» **Data listing**
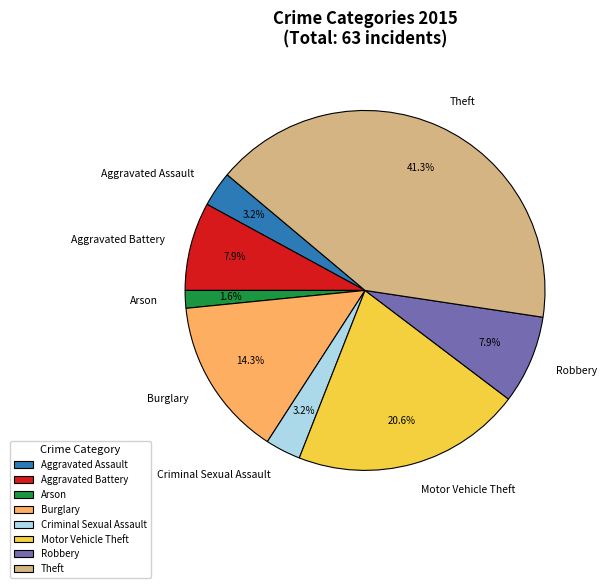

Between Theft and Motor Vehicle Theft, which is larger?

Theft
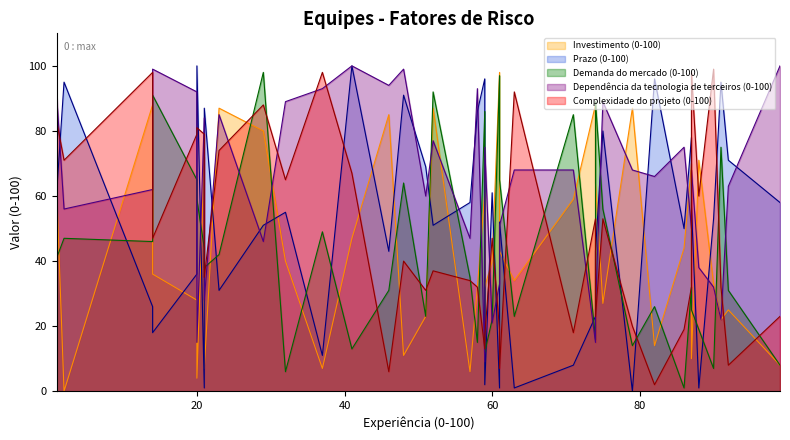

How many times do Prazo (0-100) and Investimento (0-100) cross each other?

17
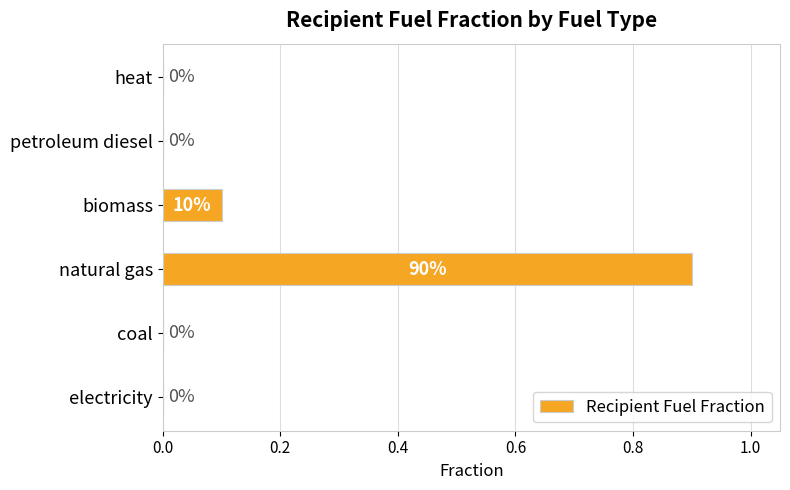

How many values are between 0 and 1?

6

» **About this task**
Please gather every line of the entries above that contains the string "many", treating uppercase and lowercase letters as different.

» **Answer to the problem**
How many times do Prazo (0-100) and Investimento (0-100) cross each other?
How many values are between 0 and 1?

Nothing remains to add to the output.